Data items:

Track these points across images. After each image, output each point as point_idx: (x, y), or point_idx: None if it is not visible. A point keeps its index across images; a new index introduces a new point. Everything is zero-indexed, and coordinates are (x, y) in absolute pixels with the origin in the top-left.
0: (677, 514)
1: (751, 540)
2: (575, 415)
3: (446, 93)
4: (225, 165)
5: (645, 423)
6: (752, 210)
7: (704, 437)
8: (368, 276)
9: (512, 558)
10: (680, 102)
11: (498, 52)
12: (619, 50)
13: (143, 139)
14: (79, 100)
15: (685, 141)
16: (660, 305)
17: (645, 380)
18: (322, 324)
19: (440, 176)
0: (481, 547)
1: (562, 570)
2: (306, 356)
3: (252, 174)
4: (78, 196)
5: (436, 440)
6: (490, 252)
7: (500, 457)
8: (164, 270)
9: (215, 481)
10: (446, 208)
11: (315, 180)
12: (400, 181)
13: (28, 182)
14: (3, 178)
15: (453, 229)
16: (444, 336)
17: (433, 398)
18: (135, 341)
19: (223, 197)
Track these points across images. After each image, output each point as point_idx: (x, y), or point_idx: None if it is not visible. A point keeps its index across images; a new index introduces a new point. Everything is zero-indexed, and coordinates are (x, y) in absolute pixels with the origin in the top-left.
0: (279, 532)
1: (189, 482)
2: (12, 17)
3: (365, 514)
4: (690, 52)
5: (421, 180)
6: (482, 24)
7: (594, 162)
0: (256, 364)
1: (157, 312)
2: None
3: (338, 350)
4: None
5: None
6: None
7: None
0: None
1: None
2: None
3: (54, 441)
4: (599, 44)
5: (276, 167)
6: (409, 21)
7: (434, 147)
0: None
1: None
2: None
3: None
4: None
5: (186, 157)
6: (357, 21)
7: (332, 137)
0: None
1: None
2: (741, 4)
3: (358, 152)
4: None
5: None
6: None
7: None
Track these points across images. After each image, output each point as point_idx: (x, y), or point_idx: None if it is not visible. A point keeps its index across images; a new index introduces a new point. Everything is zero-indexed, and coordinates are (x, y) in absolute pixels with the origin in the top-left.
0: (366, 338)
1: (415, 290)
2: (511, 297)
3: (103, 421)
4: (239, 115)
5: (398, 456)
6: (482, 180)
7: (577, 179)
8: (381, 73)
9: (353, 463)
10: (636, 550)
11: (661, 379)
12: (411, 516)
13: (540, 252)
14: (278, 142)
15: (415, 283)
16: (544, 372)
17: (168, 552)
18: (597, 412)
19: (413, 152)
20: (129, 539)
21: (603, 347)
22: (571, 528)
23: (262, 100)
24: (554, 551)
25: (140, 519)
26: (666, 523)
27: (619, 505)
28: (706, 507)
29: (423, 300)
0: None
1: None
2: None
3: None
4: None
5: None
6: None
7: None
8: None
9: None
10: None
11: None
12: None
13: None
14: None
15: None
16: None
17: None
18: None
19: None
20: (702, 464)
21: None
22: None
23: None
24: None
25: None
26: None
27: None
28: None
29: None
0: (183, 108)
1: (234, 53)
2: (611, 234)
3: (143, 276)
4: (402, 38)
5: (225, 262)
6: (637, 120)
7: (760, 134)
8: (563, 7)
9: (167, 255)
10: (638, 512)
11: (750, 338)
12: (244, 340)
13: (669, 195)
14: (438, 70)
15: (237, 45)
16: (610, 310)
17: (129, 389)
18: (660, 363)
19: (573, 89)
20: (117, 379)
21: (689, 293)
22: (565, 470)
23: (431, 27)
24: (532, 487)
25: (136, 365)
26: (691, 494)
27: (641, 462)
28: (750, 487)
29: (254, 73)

→ **Set problem**
Transcribe every line of the data above without changing anything.

→ **Expected output**
Track these points across images. After each image, output each point as point_idx: (x, y), or point_idx: None if it is not visible. A point keeps its index across images; a new index introduces a new point. Everything is zero-indexed, and coordinates are (x, y) in absolute pixels with the origin in the top-left.
0: (677, 514)
1: (751, 540)
2: (575, 415)
3: (446, 93)
4: (225, 165)
5: (645, 423)
6: (752, 210)
7: (704, 437)
8: (368, 276)
9: (512, 558)
10: (680, 102)
11: (498, 52)
12: (619, 50)
13: (143, 139)
14: (79, 100)
15: (685, 141)
16: (660, 305)
17: (645, 380)
18: (322, 324)
19: (440, 176)
0: (481, 547)
1: (562, 570)
2: (306, 356)
3: (252, 174)
4: (78, 196)
5: (436, 440)
6: (490, 252)
7: (500, 457)
8: (164, 270)
9: (215, 481)
10: (446, 208)
11: (315, 180)
12: (400, 181)
13: (28, 182)
14: (3, 178)
15: (453, 229)
16: (444, 336)
17: (433, 398)
18: (135, 341)
19: (223, 197)
Track these points across images. After each image, output each point as point_idx: (x, y), or point_idx: None if it is not visible. A point keeps its index across images; a new index introduces a new point. Everything is zero-indexed, and coordinates are (x, y) in absolute pixels with the origin in the top-left.
0: (279, 532)
1: (189, 482)
2: (12, 17)
3: (365, 514)
4: (690, 52)
5: (421, 180)
6: (482, 24)
7: (594, 162)
0: (256, 364)
1: (157, 312)
2: None
3: (338, 350)
4: None
5: None
6: None
7: None
0: None
1: None
2: None
3: (54, 441)
4: (599, 44)
5: (276, 167)
6: (409, 21)
7: (434, 147)
0: None
1: None
2: None
3: None
4: None
5: (186, 157)
6: (357, 21)
7: (332, 137)
0: None
1: None
2: (741, 4)
3: (358, 152)
4: None
5: None
6: None
7: None
Track these points across images. After each image, output each point as point_idx: (x, y), or point_idx: None if it is not visible. A point keeps its index across images; a new index introduces a new point. Everything is zero-indexed, and coordinates are (x, y) in absolute pixels with the origin in the top-left.
0: (366, 338)
1: (415, 290)
2: (511, 297)
3: (103, 421)
4: (239, 115)
5: (398, 456)
6: (482, 180)
7: (577, 179)
8: (381, 73)
9: (353, 463)
10: (636, 550)
11: (661, 379)
12: (411, 516)
13: (540, 252)
14: (278, 142)
15: (415, 283)
16: (544, 372)
17: (168, 552)
18: (597, 412)
19: (413, 152)
20: (129, 539)
21: (603, 347)
22: (571, 528)
23: (262, 100)
24: (554, 551)
25: (140, 519)
26: (666, 523)
27: (619, 505)
28: (706, 507)
29: (423, 300)
0: None
1: None
2: None
3: None
4: None
5: None
6: None
7: None
8: None
9: None
10: None
11: None
12: None
13: None
14: None
15: None
16: None
17: None
18: None
19: None
20: (702, 464)
21: None
22: None
23: None
24: None
25: None
26: None
27: None
28: None
29: None
0: (183, 108)
1: (234, 53)
2: (611, 234)
3: (143, 276)
4: (402, 38)
5: (225, 262)
6: (637, 120)
7: (760, 134)
8: (563, 7)
9: (167, 255)
10: (638, 512)
11: (750, 338)
12: (244, 340)
13: (669, 195)
14: (438, 70)
15: (237, 45)
16: (610, 310)
17: (129, 389)
18: (660, 363)
19: (573, 89)
20: (117, 379)
21: (689, 293)
22: (565, 470)
23: (431, 27)
24: (532, 487)
25: (136, 365)
26: (691, 494)
27: (641, 462)
28: (750, 487)
29: (254, 73)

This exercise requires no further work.